“My soul glorifies the Lord and my spirit rejoices in God my Savior… His mercy extends to those who fear him, from generation to generation. He has performed mighty deeds with his arm.” (Luke 1:46-51)
Why would you give thanks? King David considered giving thanks because he was now ‘settled in his palace and the LORD had given him rest from all his enemies’ (2Sam 7). Mary gave thanks because he saw in the events around her and Elizabeth that God’s ‘mercy extends to those who fear him, from generation to generation’. On this last day of the year, it is a good think to look back and count your blessings, and find reason to give thanks to the Lord. Attitude matters: there are plenty of reasons to complain – you can find a thousand reasons to complain about your job, your family or neighbours, the government, or even to complain about God; but this comes down to attitude, and complaining only makes you sick.
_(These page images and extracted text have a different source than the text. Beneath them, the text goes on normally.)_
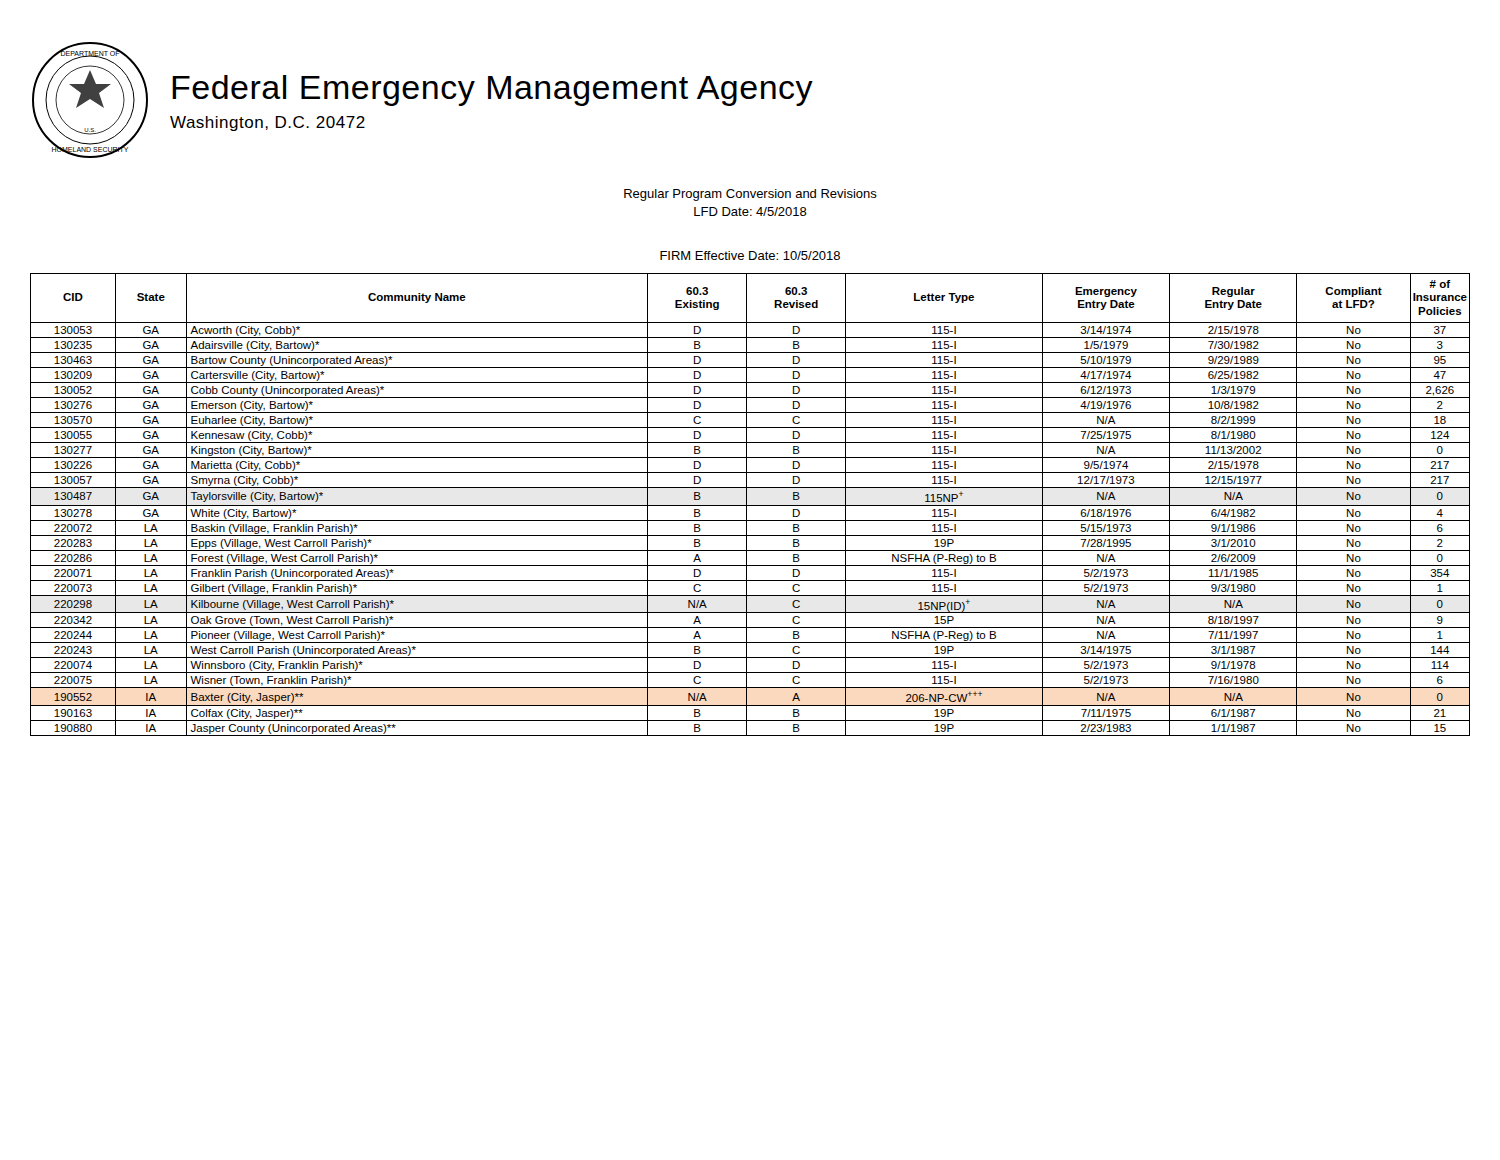DEPARTMENT OF HOMELAND SECURITY U.S.
Federal Emergency Management Agency
Washington, D.C. 20472
Regular Program Conversion and Revisions
LFD Date: 4/5/2018
FIRM Effective Date: 10/5/2018
| CID | State | Community Name | 60.3 Existing | 60.3 Revised | Letter Type | Emergency Entry Date | Regular Entry Date | Compliant at LFD? | # of Insurance Policies |
| --- | --- | --- | --- | --- | --- | --- | --- | --- | --- |
| 130053 | GA | Acworth (City, Cobb)* | D | D | 115-I | 3/14/1974 | 2/15/1978 | No | 37 |
| 130235 | GA | Adairsville (City, Bartow)* | B | B | 115-I | 1/5/1979 | 7/30/1982 | No | 3 |
| 130463 | GA | Bartow County (Unincorporated Areas)* | D | D | 115-I | 5/10/1979 | 9/29/1989 | No | 95 |
| 130209 | GA | Cartersville (City, Bartow)* | D | D | 115-I | 4/17/1974 | 6/25/1982 | No | 47 |
| 130052 | GA | Cobb County (Unincorporated Areas)* | D | D | 115-I | 6/12/1973 | 1/3/1979 | No | 2,626 |
| 130276 | GA | Emerson (City, Bartow)* | D | D | 115-I | 4/19/1976 | 10/8/1982 | No | 2 |
| 130570 | GA | Euharlee (City, Bartow)* | C | C | 115-I | N/A | 8/2/1999 | No | 18 |
| 130055 | GA | Kennesaw (City, Cobb)* | D | D | 115-I | 7/25/1975 | 8/1/1980 | No | 124 |
| 130277 | GA | Kingston (City, Bartow)* | B | B | 115-I | N/A | 11/13/2002 | No | 0 |
| 130226 | GA | Marietta (City, Cobb)* | D | D | 115-I | 9/5/1974 | 2/15/1978 | No | 217 |
| 130057 | GA | Smyrna (City, Cobb)* | D | D | 115-I | 12/17/1973 | 12/15/1977 | No | 217 |
| 130487 | GA | Taylorsville (City, Bartow)* | B | B | 115NP + | N/A | N/A | No | 0 |
| 130278 | GA | White (City, Bartow)* | B | D | 115-I | 6/18/1976 | 6/4/1982 | No | 4 |
| 220072 | LA | Baskin (Village, Franklin Parish)* | B | B | 115-I | 5/15/1973 | 9/1/1986 | No | 6 |
| 220283 | LA | Epps (Village, West Carroll Parish)* | B | B | 19P | 7/28/1995 | 3/1/2010 | No | 2 |
| 220286 | LA | Forest (Village, West Carroll Parish)* | A | B | NSFHA (P-Reg) to B | N/A | 2/6/2009 | No | 0 |
| 220071 | LA | Franklin Parish (Unincorporated Areas)* | D | D | 115-I | 5/2/1973 | 11/1/1985 | No | 354 |
| 220073 | LA | Gilbert (Village, Franklin Parish)* | C | C | 115-I | 5/2/1973 | 9/3/1980 | No | 1 |
| 220298 | LA | Kilbourne (Village, West Carroll Parish)* | N/A | C | 15NP(ID) + | N/A | N/A | No | 0 |
| 220342 | LA | Oak Grove (Town, West Carroll Parish)* | A | C | 15P | N/A | 8/18/1997 | No | 9 |
| 220244 | LA | Pioneer (Village, West Carroll Parish)* | A | B | NSFHA (P-Reg) to B | N/A | 7/11/1997 | No | 1 |
| 220243 | LA | West Carroll Parish (Unincorporated Areas)* | B | C | 19P | 3/14/1975 | 3/1/1987 | No | 144 |
| 220074 | LA | Winnsboro (City, Franklin Parish)* | D | D | 115-I | 5/2/1973 | 9/1/1978 | No | 114 |
| 220075 | LA | Wisner (Town, Franklin Parish)* | C | C | 115-I | 5/2/1973 | 7/16/1980 | No | 6 |
| 190552 | IA | Baxter (City, Jasper)** | N/A | A | 206-NP-CW +++ | N/A | N/A | No | 0 |
| 190163 | IA | Colfax (City, Jasper)** | B | B | 19P | 7/11/1975 | 6/1/1987 | No | 21 |
| 190880 | IA | Jasper County (Unincorporated Areas)** | B | B | 19P | 2/23/1983 | 1/1/1987 | No | 15 |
Gratitude instead breathes new health into your life, and there are plenty of reasons – real reasons to give thanks.
As you reflect on your own life, the examples of Mary and David are intriguing. Mary’s encounter with the angel was a great one, and in itself had wonderful promises and privileges – of mothering the Messiah! But when you think about it some more, Mary’s relationship with Joseph was in great danger, and her reputation in society was not only going to go down, but she actually risked being stoned to death for infidelity! I wonder how long it took between Joseph’s discovering Mary was pregnant and the time an Angel counseled him to go ahead with the relationship – whether it took days or weeks or even months, it must have been deeply troubling on both sides. All this was reality in Mary’s life, yet she was still able to sing a thanksgiving psalm that we still sing today. Some blessings may come with apparent danger, but you are encouraged to trust God and give thanks.
And as for David, it is his method of giving thanks that beats every mind that bothers to think about it. Even God was embarrassed and taken by surprise! He had to come and express his shock to the prophet Nathan in a long speech: How can David build for me a House, yet my last building instructions were for a mere Tent? I interpret what David conceived in his heart to have been so large an offering that God could not remain silent about his embarrassment. In human terms such expressions would be accompanied with tears of joy and a breaking voice in shock of a large gift brought by an unsuspecting friend. God quickly delivered profuse blessings even before the offering was delivered; this part of the blessing would even outlive David: ‘Your house and your kingdom will endure forever before me; your throne will be established forever.’ All these highlight that it is a good and noble thing to give thanks, and to give thanks intentionally with a selfless gift.